Already we have the freezing of the personal tax allowances from April 2022 which was announced in the Budget earlier in the year. This will raise considerable revenue due to fiscal drag, namely allowances not rising as wages and inflation go up mean more people go into higher tax bands resulting in greater tax revenue. Freezing other allowances and thresholds at a time of rising inflation could be a nice little earner for the Chancellor over the next few years.
The reality is the tax system is enormous, legislation amounting to over 10 million words spread across 21,000 pages. Adding to it over successive budgets by various Chancellors has simply made UK taxation ever more complicated. A huge, and elaborate tax book results in inequality as only those able to afford expensive advisors have the means to navigate the rules to achieve an optimal tax profile!

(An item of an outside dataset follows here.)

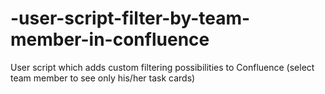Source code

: # -user-script-filter-by-team-member-in-confluence
User script which adds custom filtering possibilities to Confluence (select team member to see only his/her task cards)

Perhaps what is really needed is route and branch reform, the aim being that of simplification in order to make the system fit for purpose in the digital age. Merging income tax with NICs, matching CGT to dividends tax rates, and an overhaul of property taxation might be a start, explains The Times. Will the Chancellor be brave enough to start that process this time round?
We live in hope, but very much doubt it!
This post was created on 01/10/2021.